GemaWarta – 20 Juni 2026 | Baru-baru ini, terdapat beberapa kasus penipuan yang terkait dengan ATM Bitcoin. Kasus ini menunjukkan bahwa penggunaan ATM Bitcoin dapat membawa risiko keamanan yang tinggi. Salah satu kasus yang dilaporkan adalah tentang seorang wanita yang kehilangan ribuan dolar karena penipuan melalui ATM Bitcoin.
Kasus ini dimulai ketika wanita tersebut menerima panggilan telepon dari seseorang yang mengaku sebagai deputi. Penipu tersebut mengatakan bahwa wanita tersebut telah gagal memenuhi kewajiban jury duty dan menghadapi tuduhan pidana. Penipu tersebut kemudian meminta wanita tersebut untuk membayar denda melalui ATM Bitcoin.
Wanita tersebut, yang tidak disebutkan namanya, mengatakan bahwa penipu tersebut memiliki informasi pribadi tentang dirinya, termasuk nama lengkap dan nomor keamanan sosial. Penipu tersebut kemudian meminta wanita tersebut untuk pergi ke sebuah stasiun pengisian bahan bakar dan menggunakan ATM Bitcoin untuk membayar denda.
Setelah melakukan pembayaran, wanita tersebut menyadari bahwa ia telah menjadi korban penipuan.

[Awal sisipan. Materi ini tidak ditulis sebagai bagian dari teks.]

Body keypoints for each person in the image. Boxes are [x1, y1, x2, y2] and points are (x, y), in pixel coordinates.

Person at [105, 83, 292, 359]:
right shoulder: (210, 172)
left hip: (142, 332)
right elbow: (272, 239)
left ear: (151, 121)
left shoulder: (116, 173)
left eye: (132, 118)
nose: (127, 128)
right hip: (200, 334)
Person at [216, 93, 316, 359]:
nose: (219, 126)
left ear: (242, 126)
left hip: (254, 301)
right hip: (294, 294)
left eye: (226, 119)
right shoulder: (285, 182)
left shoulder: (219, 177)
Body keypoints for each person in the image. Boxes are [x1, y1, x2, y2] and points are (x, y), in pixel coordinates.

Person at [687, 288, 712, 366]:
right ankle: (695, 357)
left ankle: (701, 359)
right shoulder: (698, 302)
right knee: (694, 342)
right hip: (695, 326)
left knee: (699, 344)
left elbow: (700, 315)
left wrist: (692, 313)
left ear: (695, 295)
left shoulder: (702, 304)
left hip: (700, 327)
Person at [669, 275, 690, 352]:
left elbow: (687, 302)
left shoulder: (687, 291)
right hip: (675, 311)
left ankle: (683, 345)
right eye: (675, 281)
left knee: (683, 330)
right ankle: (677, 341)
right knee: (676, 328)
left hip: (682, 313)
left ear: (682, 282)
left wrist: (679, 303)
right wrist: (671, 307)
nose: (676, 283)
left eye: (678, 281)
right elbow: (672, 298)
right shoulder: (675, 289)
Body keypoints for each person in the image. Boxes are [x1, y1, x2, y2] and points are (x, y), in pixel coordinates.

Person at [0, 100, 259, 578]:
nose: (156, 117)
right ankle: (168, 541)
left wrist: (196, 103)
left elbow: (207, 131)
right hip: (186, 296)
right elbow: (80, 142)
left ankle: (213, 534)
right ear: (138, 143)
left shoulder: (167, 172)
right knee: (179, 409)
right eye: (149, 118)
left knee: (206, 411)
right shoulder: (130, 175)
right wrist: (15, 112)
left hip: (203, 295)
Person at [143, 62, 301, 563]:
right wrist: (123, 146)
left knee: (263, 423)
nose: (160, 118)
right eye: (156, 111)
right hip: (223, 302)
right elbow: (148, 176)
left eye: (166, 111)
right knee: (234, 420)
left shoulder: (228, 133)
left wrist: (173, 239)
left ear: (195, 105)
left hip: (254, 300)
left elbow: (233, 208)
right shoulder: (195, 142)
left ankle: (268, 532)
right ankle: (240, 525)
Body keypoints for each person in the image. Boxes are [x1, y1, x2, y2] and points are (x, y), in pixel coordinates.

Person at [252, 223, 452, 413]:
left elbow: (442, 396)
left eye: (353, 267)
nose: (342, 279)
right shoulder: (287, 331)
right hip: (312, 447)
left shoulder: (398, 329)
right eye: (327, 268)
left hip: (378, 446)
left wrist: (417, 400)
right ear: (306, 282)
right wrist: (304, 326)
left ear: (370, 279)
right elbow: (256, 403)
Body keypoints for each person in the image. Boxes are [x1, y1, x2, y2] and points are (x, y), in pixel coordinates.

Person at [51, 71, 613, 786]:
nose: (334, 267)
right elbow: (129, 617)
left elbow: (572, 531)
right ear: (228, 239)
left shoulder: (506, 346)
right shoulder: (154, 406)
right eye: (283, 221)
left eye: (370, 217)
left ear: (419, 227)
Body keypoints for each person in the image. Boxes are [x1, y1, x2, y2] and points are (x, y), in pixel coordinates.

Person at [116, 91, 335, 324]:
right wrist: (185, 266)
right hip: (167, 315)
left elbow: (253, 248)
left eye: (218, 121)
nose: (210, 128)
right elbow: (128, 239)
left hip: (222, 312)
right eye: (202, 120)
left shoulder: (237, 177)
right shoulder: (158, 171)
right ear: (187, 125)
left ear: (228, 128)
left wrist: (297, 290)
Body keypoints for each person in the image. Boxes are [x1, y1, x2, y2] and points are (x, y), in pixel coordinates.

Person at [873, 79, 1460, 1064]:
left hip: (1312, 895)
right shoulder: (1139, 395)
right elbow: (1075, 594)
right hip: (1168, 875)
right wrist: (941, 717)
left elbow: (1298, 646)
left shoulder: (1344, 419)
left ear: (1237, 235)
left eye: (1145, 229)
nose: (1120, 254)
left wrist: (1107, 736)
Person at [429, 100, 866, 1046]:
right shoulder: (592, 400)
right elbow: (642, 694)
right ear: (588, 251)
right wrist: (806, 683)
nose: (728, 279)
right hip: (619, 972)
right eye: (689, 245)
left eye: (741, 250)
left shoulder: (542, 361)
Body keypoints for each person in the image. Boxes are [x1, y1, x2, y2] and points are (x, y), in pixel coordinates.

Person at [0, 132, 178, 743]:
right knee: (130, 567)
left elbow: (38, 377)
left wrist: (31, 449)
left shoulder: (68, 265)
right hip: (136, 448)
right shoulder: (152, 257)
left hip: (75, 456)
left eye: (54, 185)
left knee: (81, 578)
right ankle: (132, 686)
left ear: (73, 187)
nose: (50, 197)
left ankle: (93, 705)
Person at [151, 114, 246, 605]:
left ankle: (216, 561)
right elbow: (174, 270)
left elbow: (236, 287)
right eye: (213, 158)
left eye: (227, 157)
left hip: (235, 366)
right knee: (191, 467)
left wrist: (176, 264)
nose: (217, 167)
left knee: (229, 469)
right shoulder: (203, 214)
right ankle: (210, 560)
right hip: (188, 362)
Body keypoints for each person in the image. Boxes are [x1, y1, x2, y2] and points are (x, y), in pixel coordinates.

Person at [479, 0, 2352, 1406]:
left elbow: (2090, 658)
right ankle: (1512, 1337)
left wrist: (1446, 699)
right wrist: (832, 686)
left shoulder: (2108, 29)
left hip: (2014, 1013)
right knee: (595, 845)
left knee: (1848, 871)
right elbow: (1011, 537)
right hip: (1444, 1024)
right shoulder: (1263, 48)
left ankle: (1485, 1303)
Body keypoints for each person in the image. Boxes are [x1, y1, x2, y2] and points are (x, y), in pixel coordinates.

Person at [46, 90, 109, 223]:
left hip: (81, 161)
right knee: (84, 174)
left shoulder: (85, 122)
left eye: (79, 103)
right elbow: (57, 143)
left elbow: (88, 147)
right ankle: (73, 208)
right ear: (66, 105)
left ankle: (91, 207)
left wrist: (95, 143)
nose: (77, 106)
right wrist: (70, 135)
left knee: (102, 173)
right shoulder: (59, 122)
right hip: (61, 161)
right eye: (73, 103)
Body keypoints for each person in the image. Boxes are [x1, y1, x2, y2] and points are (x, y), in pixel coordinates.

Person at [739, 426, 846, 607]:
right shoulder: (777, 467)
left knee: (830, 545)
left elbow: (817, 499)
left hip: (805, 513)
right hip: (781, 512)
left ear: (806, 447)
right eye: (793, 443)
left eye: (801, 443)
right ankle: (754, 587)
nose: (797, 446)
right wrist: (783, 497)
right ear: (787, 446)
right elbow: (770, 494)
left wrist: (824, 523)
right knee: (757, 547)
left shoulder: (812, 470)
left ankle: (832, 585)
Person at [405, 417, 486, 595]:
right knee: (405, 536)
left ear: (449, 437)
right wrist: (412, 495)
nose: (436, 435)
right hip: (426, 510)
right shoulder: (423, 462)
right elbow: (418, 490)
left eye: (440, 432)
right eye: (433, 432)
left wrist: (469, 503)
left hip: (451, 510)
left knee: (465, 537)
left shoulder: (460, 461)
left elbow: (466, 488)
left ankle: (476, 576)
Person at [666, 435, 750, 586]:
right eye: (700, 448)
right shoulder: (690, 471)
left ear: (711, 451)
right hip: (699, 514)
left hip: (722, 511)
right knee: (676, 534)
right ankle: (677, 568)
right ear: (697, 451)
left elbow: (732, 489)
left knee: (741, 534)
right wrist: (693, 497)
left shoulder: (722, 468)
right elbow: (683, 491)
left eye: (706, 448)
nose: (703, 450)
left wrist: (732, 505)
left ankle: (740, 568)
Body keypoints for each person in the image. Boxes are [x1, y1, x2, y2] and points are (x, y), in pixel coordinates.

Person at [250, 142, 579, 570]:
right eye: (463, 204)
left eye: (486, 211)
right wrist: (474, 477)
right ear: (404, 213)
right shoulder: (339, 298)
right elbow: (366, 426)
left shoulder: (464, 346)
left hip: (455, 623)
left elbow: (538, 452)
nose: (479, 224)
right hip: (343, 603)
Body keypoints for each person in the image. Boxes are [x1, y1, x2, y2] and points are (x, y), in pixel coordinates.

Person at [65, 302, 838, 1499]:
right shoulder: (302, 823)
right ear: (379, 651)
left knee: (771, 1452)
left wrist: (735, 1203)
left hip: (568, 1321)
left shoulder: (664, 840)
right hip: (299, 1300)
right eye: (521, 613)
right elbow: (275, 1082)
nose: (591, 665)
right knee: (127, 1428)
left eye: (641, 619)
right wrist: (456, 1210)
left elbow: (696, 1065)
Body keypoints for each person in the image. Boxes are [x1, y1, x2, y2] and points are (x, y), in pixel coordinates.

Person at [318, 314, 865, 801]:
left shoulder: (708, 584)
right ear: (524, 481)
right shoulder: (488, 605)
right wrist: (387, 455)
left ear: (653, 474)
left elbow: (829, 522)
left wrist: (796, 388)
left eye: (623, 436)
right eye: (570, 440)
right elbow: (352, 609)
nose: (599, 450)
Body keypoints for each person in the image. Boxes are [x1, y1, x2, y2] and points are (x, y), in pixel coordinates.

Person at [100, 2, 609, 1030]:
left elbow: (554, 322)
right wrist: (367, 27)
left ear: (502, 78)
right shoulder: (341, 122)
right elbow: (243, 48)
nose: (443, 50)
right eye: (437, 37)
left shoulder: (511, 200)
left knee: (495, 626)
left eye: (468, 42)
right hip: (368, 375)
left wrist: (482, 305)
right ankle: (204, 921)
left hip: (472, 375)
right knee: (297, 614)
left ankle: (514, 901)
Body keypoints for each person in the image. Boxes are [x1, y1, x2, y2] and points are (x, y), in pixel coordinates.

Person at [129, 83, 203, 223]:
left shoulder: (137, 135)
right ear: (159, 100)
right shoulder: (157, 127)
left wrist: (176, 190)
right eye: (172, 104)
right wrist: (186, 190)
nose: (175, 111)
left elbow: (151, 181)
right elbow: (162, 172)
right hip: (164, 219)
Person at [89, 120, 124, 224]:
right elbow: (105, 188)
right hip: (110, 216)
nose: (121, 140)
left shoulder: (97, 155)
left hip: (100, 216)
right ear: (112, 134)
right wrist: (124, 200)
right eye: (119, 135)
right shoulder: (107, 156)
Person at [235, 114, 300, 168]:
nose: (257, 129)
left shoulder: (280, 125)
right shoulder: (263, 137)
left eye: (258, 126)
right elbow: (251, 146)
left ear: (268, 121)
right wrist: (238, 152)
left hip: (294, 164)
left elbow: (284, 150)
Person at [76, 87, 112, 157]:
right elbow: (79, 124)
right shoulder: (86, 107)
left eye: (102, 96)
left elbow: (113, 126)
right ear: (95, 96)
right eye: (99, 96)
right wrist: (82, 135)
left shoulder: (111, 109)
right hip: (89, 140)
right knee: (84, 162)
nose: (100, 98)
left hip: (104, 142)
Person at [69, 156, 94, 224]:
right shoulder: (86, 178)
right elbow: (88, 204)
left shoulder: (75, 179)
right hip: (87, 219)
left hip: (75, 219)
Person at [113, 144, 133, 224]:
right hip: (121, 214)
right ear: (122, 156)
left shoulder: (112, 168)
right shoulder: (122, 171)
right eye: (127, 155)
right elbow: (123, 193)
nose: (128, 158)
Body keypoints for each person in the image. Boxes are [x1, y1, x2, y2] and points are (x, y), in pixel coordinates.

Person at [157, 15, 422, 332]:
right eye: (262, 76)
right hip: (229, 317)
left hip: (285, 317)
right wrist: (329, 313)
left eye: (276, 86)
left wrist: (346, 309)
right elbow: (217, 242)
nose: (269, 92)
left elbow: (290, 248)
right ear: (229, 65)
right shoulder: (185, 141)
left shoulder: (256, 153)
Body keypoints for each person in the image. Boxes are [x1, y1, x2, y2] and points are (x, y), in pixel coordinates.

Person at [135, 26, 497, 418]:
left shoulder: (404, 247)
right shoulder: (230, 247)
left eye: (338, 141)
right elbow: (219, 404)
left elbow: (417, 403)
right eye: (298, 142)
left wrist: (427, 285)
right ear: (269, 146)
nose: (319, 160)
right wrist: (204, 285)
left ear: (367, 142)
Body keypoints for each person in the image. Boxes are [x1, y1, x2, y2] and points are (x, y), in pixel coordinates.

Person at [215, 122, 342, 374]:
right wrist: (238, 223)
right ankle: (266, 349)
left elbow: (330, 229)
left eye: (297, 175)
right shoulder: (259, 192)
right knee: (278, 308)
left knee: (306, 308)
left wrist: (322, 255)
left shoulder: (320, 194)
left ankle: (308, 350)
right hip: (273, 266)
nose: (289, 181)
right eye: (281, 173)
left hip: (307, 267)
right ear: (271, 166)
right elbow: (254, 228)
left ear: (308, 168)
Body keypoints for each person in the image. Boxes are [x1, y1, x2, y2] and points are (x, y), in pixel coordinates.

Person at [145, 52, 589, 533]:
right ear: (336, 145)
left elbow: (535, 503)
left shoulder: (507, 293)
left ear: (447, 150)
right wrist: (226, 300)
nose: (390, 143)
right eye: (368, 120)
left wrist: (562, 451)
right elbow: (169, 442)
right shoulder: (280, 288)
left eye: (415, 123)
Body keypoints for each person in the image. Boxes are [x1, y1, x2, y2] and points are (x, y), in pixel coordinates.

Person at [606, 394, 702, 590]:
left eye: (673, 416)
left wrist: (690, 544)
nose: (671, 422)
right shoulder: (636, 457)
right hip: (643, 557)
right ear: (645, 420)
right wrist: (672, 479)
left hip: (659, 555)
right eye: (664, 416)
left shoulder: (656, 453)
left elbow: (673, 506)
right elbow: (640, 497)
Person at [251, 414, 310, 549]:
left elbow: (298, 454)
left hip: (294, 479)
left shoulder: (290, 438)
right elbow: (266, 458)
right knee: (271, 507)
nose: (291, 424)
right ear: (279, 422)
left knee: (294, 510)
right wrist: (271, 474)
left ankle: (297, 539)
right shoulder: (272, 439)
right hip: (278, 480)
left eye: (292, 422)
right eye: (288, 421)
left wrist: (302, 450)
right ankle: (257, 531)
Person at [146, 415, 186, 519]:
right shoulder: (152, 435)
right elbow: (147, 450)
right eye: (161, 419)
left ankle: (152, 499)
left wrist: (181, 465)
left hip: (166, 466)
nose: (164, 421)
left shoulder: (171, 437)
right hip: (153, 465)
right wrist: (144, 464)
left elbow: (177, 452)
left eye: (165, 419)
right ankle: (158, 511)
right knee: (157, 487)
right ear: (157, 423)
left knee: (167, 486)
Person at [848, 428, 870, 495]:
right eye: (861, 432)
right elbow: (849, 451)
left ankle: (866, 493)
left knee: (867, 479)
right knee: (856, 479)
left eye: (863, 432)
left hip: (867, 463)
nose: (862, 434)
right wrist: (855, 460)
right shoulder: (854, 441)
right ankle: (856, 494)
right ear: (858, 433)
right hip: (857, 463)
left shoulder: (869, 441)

Ia kehilangan ribuan dolar dan merasa tidak aman karena penipu tersebut memiliki informasi pribadi tentang dirinya.
Kasus ini menunjukkan bahwa penggunaan ATM Bitcoin dapat membawa risiko keamanan yang tinggi. Pengguna harus berhati-hati ketika menggunakan ATM Bitcoin dan tidak memberikan informasi pribadi kepada orang yang tidak dikenal.
Di sisi lain, terdapat juga kasus tentang seorang pengguna yang menghubungi ZachXBT, seorang investigator on-chain, untuk membantu mengembalikan 5,73 BTC (sekitar $475.000) yang dibekukan oleh Changelly, sebuah pertukaran mata uang kripto. ZachXBT kemudian menemukan bahwa pengguna tersebut telah terlibat dalam aktivitas penipuan dan telah mengirimkan dana dari beberapa platform di AS ke sebuah alamat di New Delhi, India.
Kasus ini menunjukkan bahwa penggunaan mata uang kripto dapat membawa risiko keamanan yang tinggi, terutama jika pengguna tidak berhati-hati ketika menggunakan ATM Bitcoin atau pertukaran mata uang kripto.
Oleh karena itu, pengguna harus berhati-hati ketika menggunakan ATM Bitcoin atau pertukaran mata uang kripto dan tidak memberikan informasi pribadi kepada orang yang tidak dikenal. Selain itu, pengguna juga harus memastikan bahwa mereka menggunakan platform yang aman dan terpercaya untuk melakukan transaksi mata uang kripto.